Coalition forces continued to find evidence of CW after major combat operations had concluded. The US unit around Taji, just north of Baghdad discovered pesticides in one of the largest ammo dumps in Iraq. The unit wanted to use the ammo dump for their own operations, when they discovered the pesticides in “non-standard” drums that were smaller in diameter but much longer than the standard 55-gallon drums.

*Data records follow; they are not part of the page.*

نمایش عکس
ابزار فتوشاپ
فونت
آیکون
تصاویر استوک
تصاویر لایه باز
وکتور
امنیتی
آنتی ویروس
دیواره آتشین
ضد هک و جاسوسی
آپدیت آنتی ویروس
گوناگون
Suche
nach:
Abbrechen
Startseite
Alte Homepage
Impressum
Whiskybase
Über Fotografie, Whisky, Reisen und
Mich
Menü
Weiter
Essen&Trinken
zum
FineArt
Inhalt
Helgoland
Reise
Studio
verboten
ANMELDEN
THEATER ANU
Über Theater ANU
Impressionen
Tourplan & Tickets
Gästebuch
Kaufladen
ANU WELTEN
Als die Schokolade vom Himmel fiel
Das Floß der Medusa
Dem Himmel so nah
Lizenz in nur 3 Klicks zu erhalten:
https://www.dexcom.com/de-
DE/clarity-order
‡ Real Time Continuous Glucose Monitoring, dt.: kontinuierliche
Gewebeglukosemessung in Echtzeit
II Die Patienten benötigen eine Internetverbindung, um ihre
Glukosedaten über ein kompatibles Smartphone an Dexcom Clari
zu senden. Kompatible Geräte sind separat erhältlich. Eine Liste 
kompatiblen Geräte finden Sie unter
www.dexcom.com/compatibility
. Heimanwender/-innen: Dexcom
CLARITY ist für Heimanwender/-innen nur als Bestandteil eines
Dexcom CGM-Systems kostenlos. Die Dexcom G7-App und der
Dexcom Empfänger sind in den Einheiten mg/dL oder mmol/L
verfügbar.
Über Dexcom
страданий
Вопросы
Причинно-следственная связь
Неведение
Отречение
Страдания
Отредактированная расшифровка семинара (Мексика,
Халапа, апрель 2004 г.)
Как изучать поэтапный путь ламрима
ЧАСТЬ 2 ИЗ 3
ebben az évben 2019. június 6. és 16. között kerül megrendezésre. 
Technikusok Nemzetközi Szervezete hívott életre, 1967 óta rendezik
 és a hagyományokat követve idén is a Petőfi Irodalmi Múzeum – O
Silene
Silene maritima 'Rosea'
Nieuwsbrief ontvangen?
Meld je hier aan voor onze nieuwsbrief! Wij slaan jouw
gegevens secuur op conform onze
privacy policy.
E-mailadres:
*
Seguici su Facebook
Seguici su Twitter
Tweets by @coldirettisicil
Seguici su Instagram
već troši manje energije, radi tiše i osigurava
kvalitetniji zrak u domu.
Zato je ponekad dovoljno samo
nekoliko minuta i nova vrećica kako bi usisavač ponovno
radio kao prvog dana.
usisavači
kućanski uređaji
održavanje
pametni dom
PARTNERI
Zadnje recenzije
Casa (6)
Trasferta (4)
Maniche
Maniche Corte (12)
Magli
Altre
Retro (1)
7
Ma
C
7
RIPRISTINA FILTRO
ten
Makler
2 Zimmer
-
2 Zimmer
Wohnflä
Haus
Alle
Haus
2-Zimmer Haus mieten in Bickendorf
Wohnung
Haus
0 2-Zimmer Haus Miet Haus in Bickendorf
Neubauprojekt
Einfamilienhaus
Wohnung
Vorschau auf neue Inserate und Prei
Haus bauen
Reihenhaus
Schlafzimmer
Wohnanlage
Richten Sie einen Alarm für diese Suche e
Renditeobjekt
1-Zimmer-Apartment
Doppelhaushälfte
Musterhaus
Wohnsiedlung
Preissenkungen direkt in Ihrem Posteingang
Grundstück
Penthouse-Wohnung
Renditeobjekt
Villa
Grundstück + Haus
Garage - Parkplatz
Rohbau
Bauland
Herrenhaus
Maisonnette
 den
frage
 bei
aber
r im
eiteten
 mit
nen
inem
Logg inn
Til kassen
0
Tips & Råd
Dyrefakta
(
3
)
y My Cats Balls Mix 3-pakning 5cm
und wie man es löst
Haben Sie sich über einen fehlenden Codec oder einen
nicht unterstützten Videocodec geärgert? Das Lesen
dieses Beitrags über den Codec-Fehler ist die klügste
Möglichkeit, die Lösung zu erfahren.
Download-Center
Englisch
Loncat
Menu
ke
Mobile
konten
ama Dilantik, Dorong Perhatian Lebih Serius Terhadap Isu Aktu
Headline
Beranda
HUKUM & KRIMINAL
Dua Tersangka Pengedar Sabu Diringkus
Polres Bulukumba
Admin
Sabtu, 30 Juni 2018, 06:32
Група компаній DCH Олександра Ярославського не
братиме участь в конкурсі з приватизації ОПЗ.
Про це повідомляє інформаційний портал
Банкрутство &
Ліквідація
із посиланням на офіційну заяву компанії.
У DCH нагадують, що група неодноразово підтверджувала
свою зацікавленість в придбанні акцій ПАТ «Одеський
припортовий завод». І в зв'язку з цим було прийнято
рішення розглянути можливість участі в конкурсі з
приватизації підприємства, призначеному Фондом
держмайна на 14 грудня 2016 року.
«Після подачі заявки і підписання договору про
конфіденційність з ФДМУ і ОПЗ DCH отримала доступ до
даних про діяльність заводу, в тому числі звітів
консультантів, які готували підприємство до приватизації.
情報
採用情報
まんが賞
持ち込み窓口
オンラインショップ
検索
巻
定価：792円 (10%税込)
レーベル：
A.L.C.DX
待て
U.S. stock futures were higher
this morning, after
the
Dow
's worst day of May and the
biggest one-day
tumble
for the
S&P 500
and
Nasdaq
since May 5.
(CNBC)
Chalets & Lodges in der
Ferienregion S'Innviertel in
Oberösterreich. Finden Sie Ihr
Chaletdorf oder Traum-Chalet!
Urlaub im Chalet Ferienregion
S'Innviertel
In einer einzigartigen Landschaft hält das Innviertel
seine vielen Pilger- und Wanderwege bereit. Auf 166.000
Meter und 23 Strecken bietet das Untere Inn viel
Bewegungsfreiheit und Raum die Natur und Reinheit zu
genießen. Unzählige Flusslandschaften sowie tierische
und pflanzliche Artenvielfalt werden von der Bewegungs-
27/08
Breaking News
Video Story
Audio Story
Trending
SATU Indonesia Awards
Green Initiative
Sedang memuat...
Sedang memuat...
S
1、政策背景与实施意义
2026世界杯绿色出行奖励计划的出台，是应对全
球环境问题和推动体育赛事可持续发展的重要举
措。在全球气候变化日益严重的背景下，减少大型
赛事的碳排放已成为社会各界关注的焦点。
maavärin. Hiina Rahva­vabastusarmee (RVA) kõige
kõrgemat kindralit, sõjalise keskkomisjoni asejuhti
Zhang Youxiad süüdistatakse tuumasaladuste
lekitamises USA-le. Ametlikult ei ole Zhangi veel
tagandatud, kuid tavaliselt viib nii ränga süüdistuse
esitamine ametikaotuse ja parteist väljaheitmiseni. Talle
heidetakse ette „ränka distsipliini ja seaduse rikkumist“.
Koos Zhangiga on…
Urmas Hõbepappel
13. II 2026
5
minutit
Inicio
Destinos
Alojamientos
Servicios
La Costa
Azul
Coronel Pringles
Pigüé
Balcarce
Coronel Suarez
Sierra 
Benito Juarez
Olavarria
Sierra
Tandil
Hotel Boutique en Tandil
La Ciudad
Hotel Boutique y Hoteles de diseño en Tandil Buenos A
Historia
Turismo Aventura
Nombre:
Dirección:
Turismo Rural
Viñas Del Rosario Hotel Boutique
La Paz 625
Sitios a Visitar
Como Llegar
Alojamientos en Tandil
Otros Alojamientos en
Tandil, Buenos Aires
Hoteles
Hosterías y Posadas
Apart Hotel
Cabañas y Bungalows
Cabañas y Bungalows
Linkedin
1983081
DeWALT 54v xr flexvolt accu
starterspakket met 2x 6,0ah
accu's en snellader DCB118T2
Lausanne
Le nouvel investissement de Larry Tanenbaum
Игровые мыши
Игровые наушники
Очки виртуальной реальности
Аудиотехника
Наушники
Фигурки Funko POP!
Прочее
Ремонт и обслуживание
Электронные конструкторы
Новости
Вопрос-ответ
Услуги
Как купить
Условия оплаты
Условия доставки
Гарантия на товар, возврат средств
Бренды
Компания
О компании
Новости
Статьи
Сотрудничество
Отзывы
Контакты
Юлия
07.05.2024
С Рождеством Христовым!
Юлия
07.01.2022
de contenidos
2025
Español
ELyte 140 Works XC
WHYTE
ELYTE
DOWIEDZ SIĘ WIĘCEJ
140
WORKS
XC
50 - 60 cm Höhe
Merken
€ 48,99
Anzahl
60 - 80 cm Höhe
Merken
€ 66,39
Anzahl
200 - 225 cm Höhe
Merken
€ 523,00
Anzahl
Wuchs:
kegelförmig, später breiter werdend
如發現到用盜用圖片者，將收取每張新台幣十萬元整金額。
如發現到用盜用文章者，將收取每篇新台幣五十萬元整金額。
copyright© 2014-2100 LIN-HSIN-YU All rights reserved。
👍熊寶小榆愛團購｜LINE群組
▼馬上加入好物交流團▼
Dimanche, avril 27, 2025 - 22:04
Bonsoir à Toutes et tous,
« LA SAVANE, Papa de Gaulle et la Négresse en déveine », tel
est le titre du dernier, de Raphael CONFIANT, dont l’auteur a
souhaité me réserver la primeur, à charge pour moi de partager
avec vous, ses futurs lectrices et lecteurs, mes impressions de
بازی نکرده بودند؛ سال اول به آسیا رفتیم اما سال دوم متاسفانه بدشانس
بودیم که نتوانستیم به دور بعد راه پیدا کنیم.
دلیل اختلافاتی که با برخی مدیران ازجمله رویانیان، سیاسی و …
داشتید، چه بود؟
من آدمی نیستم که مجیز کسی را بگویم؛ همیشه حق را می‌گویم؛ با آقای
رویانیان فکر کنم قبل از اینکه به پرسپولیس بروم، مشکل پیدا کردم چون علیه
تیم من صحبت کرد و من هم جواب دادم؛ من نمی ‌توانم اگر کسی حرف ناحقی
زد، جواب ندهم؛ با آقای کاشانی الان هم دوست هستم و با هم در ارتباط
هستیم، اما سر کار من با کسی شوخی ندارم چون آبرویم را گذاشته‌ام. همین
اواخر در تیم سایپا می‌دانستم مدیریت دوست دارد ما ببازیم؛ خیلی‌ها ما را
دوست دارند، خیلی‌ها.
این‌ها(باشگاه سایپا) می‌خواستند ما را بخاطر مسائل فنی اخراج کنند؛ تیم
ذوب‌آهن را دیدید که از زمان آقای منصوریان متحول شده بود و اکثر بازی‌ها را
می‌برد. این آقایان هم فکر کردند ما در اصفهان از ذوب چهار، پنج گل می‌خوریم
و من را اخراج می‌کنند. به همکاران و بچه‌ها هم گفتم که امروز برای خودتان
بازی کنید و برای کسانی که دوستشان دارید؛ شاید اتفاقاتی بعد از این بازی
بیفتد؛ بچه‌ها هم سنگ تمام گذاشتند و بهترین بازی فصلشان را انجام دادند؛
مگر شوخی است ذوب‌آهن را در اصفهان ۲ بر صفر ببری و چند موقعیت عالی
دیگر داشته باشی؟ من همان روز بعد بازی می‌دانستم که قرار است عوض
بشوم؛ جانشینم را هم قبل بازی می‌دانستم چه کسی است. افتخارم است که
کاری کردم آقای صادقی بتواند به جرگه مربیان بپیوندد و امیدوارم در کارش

Then in January of this year, Danish forces discovered 120mm mortar shells with a mysterious liquid inside that initially tested positive for blister agents. Further tests in Southern Iraq and in the US were, of course, negative. The Danish Army said, “It is unclear why the initial field tests were wrong.” This is the understatement of the year, and also points to a most basic question: If it wasn’t a chemical agent, what was it? More pesticides? Dishwashing detergent? From this old soldier’s perspective, I gain nothing from putting a liquid in my mortar rounds unless that stuff will do bad things to the enemy.
Virtually all agencies concerned with Iraq’s WMD programs have reached the conclusion that Saddam was an expert at delay, dispersion, and deception. His nuclear program had restarted as reported earlier this year by Dr. Kay, the previous head of the ISG. Also, “seed agents” and other bio-toxins had been dispersed throughout Baghdad and Iraq to form the basis for the regeneration of a full-fledged BW program. This modus operandi was no different for the regeneration of Saddam’s chemical weapons program. Operating under the guise of legitimate industrial and agricultural chemical production and storage, Iraq would have gone into full-scale conversion of its stockpile of chemical precursors into weaponized agents, had the Coalition not attacked and seized Iraq.
What is stunning is that the ISG seems incapable of connecting the dots to present to the American people the clear evidence of Saddam’s flouting of 12 years of UN resolutions, and the grave consequences if we had failed to act. The ISG also owes a detailed explanation to DoD as to how 12 years of research, development, and money has apparently gone down the drain in the effort to upgrade the military’s chemical detection capability and NBC training regimen. That the ISG can consistently contradict other technical specialists, while ignoring years of UNSCOM and US intelligence assessments, without accountability is unconscionable, and must be rectified as soon as possible.
Douglas Hanson was a US Army cavalry reconnaissance officer for 20 years, and is a Gulf War I combat veteran. He was an Atomic Demolitions Munitions (ADM) Security Officer, and a Nuclear, Biological, and Chemical Defense Officer. As a civilian analyst, he has worked on stability and support operations in Bosnia, and was initially an operations officer in the operations/intelligence cell of the Requirements Coordination Office of the CPA in Baghdad. He was later assigned as the Chief of Staff of the Ministry of Science and Technology.